Tussen Goot en Geluk
Hij belde twee studievrienden op voor hulp. Jeroen Reijnders en mij. In 2006 werd Tussen Goot en Geluk geboren en haalde op particulier initiatief tien bioscopen. In deze docufilm interviewde vijf ex-daklozen en ex-verslaafden elkaar over de verwerking in hun leven.
Abraça-Me
In de prille zomer van 2007 gingen we Daan, Jeroen en ik op bezoek bij ex-gedetineerde Ron. Ron opperde het idee om een speelfilm te maken. Tweeënhalf jaar later zag de speelfilm met de titel Abraça-me (Omhels me dan) het licht tijdens de première in de stadsschouwburg te Nijmegen (zie trailer). De cast en crew bestond, ondersteund door mensen met een maatschappelijk beroep, uit een mix van Nijmeegse en Arnhemse (ex)dak- en thuislozen, (ex)verslaafden, (zwerf)jongeren en (ex)psychiatrisch patiënten. Deze doelgroep hielden de camera vast, schreven mee aan het script en participeerden in de organisatie en productie. Het verhaal van de film, een psychologisch drama, gaat over Pieter die van rijke komaf is en op zoek is naar zingeving in het leven. Door zijn dominante vader loopt hij van huis weg en via de daklozenscène komt hij terecht in een favela in Olinda, vlakbij Recife in het noordoosten van Brazilië.

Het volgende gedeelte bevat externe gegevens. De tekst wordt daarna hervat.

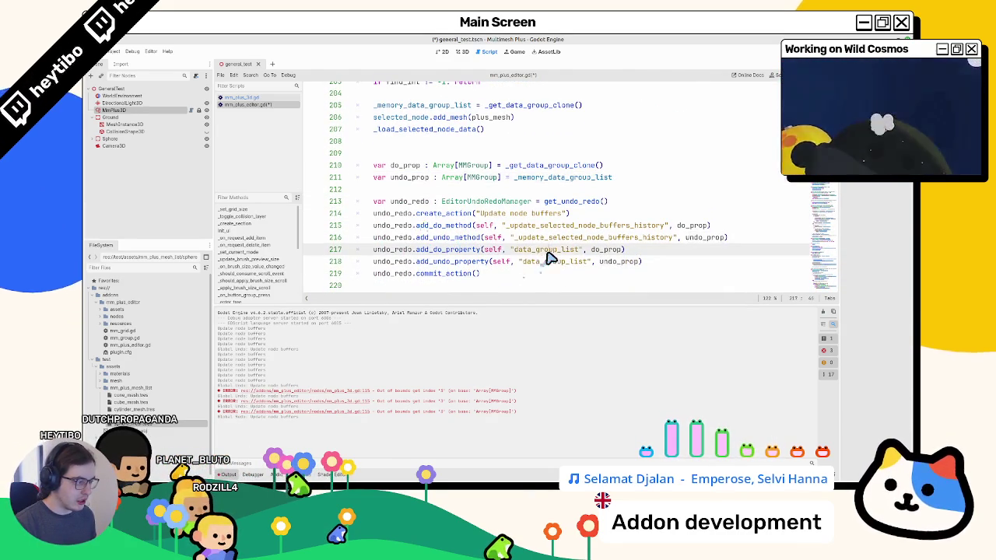
# Rename the create_action label from "Update node buffers" to "Add mesh"
pyautogui.doubleClick(492, 213)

Daan heeft nauwe banden opgebouwd met organisatie Bagulhadores do Mió in Olinda dat educatieve projecten in de sloppenwijken en op het platteland opzet om de leefsituatie van de bevolking te verbeteren. Deze organisatie ondersteunde ons met de organisatie en zette hele stukken van de favela af voor de opnames. Alle Braziliaanse acteurs zijn bewoners uit dezelfde favela. Met de verkoop van kaartjes en DVD’s wordt Bagulhadores do Mió ondersteund. We willen met de film verschillende groepen en individuen in Nederland en Brazilië een spiegel voorhouden over de verschillende overlevingsstrategieën van mensen in moeilijke geestelijke en/of materiële omstandigheden. Ondanks de verschillende economische, politieke, sociale en historische achtergronden van mensen streven zij allemaal naar warmte en erkenning. Deze zoektocht kan zich richten op externe factoren, maar kan zich ook richten op intrinsieke waarden in jezelf. Jezelf kunnen omarmen en van daaruit ook de ander. In de warmte van een omhelzing wordt door iedereen de zin in het leven ervaren. Kortom: Abraça-me (Omhels me dan).
Filmschool
Intussen heeft Iriszorg, een organisatie voor verslavingszorg en maatschappelijke opvang, een filmschool opgericht. Het doel hiervan is het organiseren van zingevende activiteiten waarmee (zelf)bewustzijn, levensmotivatie, vaardigheden en competenties vergroot worden.
Vijf portretten
Ik heb vijf jaar met mensen van de straat mogen werken. In iedere maatschappij tref je mensen die extra aandacht behoeven. In Tussen Goot en Geluk hebben we het rouwproces van vijf individuen gefilmd. Ron was verslaafd geboren, Rutger werd door zijn ouders genegeerd en was op school een pestkind, Nico ging met zijn bedrijf failliet en Dees werd door haar vader misbruikt en zocht toevlucht op een tippelzone. Het verhaal van Eef vond ik het indringendst.
Eef
Eef, geboren in 1939 te Nijmegen, was 6 maanden oud al slachtoffer van een vieze oorlog. Niet in de eerste plaats vanwege de Duitse inval, maar veeleer vanwege overheidsinstanties die hem als inruilfiche gebruikte. Negen broers en zussen worden in 1940 als wees overgebracht aan allerlei instellingen. Het hele scenario is geregisseerd door de rechtbank van Arnhem, de kinderpolitie en kinderbescherming Nijmegen. Eef’s oudste zus is dan 12 jaar oud en overhandigt Eef als baby van 6 maanden aan de nonnen van Simpelveld.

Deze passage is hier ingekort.